The Pueblo People are a group of Native Americans who live in New Mexico and in Arizona. When first encountered by the Spanish in the 1500s they were living in adobe and stonework towns, mainly in the Rio Grande valley and thus were called "Pueblos," pueblo being the Spanish word for town. About 25 pueblos exist today, Taos, Acoma, Zuni and Hopi the most well known.

The Pueblo Indians consist of six distinct groups, each with its own language:

  1. Hopi language group
  2. Keres language group
  3. Tanoa language group
    1. Tewa
    2. Tiwa
    3. Towa (only Jemez Pueblo)
  4. Zuni language group

They are believed to be descended from the three major cultures that dominated the region before European contact:

  1. Mogollon
  2. Hohokam
  3. Anasazi

Historically, they were the only group of Native Americans that supported themselves entirely by agriculture, which is ironic given that they live in one of the most arid regions in North America.

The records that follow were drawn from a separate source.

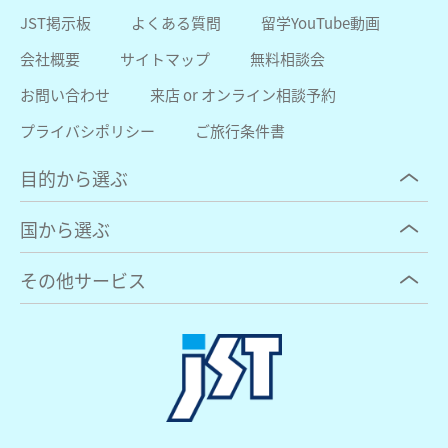
JST掲示板
よくある質問
留学YouTube動画
会社概要
サイトマップ
無料相談会
お問い合わせ
来店 or オンライン相談予約
プライバシポリシー
ご旅行条件書
目的から選ぶ
国から選ぶ
その他サービス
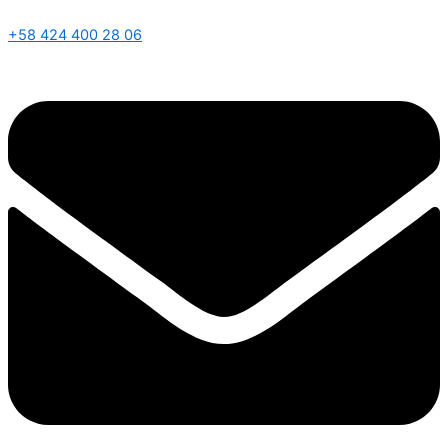
+58 424 400 28 06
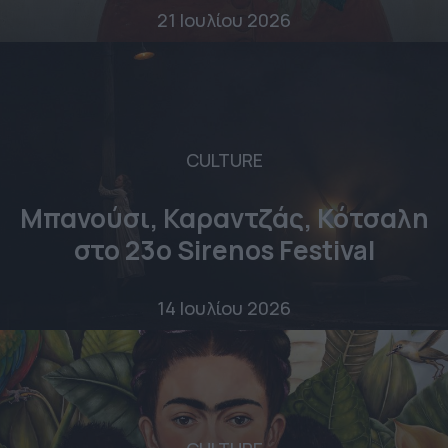
21 Ιουλίου 2026
CULTURE
Μπανούσι, Καραντζάς, Κότσαλη
στο 23o Sirenos Festival
14 Ιουλίου 2026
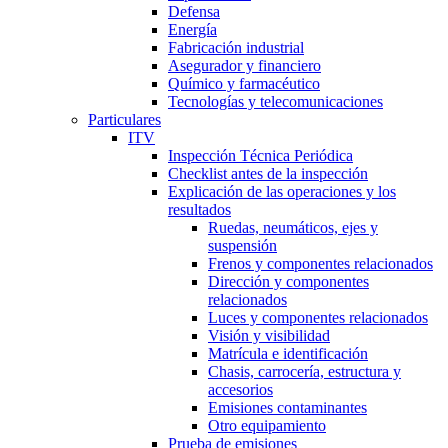
Defensa
Energía
Fabricación industrial
Asegurador y financiero
Químico y farmacéutico
Tecnologías y telecomunicaciones
Particulares
ITV
Inspección Técnica Periódica
Checklist antes de la inspección
Explicación de las operaciones y los
resultados
Ruedas, neumáticos, ejes y
suspensión
Frenos y componentes relacionados
Dirección y componentes
relacionados
Luces y componentes relacionados
Visión y visibilidad
Matrícula e identificación
Chasis, carrocería, estructura y
accesorios
Emisiones contaminantes
Otro equipamiento
Prueba de emisiones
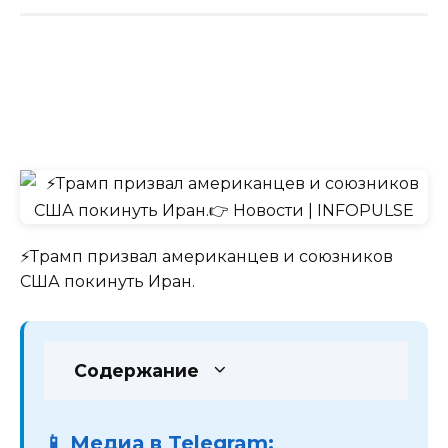
⚡️Трамп призвал американцев и союзников
США покинуть Иран.
Содержание
📱 Медиа в Telegram:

Though European settlement began in the early sixteenth century, the desert conditions precluded masssive intrusions into Indian land until the mid-ninettenth century. As a result and despite forced conversions to Catholicism by the Spanish, the Pueblo tribes have been able to maintain much of their traditional lifestyle. There are now some 35,000 Pueblo Indians, living mostly in New Mexico and Arizona along the Rio Grande and Colorado River.

List of Pueblos

In 1924 these peoples were granted US citizenship. In 1948, they were granted the right to vote in New Mexico.